Instrucciones |
[A] Según el fragmento seleccionado, ¿quién es el jefe de la CGL?
[B] Enumere todas las personas que el fragmento seleccionado menciona por su nombre.
[C] Extraiga del fragmento seleccionado el pasaje comprendido entre "De esta manera" y "y la miseria.", ambos incluidos.

Fragmento seleccionado |
►
Turati propone superar la crisis aceptando la invitación del primer ministro a entrar en el Gobierno. Esta trampa pretende controlar a la clase obrera a través de sus dirigentes, y así parar la revolución, que Turati cree inmadura. Incluso Bordiga se pierde en una nebulosa de objeciones doctrinarias sobre los peligros que esconden los consejos obreros. Los trabajadores de Turín recurren a la clase obrera de toda Italia. Gramsci y sus compañeros proponen una huelga general nacional indefinida para alcanzar la insurrección. Los patronos no conceden nada. D’Aragona, jefe de la CGL, está decidido a recuperar el control de la situación. Sin consultar a la base, trata con el AMMA y “obtiene” un reconocimiento formal de los consejos. A cambio acepta que los consejos dejen de controlar la producción y las condiciones de trabajo en las fábricas.

De esta manera se consuma la primera traición. Traición porque el PSI, que durante tres años había hecho propaganda socialista en favor de la “dictadura del proletariado”, abandona todo contenido revolucionario en su estrategia, a pesar de que se había demostrado que los batallones pesados de la clase obrera estaban dispuestos a conquistar las fábricas porque deseaban la revolución y habían perdido el sueldo de un mes para defender los consejos de fábrica. Ahora debían resistir el hambre y la miseria.
◄
Líneas de datos |
►
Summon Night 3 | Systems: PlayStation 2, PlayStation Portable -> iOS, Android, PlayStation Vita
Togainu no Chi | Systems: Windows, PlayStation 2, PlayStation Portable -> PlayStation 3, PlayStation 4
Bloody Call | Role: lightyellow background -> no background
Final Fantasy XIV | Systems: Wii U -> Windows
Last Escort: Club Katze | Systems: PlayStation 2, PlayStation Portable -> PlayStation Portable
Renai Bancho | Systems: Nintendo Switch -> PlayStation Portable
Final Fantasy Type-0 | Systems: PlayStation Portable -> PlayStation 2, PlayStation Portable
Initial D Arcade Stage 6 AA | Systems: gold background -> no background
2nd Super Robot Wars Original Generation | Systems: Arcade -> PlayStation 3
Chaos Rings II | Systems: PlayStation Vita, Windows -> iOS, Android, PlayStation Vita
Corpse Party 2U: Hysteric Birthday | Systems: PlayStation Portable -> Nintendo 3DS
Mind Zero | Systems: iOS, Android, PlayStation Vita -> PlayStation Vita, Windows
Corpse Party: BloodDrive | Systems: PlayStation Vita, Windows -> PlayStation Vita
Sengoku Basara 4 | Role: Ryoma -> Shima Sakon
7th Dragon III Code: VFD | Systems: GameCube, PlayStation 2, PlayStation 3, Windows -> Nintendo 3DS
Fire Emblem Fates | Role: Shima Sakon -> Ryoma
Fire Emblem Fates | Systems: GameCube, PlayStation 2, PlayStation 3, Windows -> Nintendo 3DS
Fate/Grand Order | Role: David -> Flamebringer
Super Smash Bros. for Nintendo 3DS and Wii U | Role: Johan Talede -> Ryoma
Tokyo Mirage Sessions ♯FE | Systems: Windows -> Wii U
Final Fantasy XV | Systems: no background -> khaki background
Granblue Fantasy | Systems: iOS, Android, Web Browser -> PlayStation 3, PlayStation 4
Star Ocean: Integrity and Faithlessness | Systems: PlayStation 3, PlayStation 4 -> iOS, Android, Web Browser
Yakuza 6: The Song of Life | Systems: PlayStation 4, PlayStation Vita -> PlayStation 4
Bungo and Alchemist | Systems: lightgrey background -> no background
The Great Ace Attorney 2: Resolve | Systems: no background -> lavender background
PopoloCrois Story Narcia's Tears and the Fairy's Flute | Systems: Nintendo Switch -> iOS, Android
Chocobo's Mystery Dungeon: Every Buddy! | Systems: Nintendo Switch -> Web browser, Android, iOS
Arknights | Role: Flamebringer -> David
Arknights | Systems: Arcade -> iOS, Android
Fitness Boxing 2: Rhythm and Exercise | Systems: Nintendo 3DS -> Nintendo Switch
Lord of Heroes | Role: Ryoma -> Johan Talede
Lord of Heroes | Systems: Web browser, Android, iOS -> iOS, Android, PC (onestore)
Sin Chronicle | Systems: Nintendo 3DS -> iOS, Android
◄
Respuestas por tarea |
[A] D’Aragona.

[B] Turati, Bordiga, Gramsci y D’Aragona.

[C]
De esta manera se consuma la primera traición. Traición porque el PSI, que durante tres años había hecho propaganda socialista en favor de la “dictadura del proletariado”, abandona todo contenido revolucionario en su estrategia, a pesar de que se había demostrado que los batallones pesados de la clase obrera estaban dispuestos a conquistar las fábricas porque deseaban la revolución y habían perdido el sueldo de un mes para defender los consejos de fábrica. Ahora debían resistir el hambre y la miseria.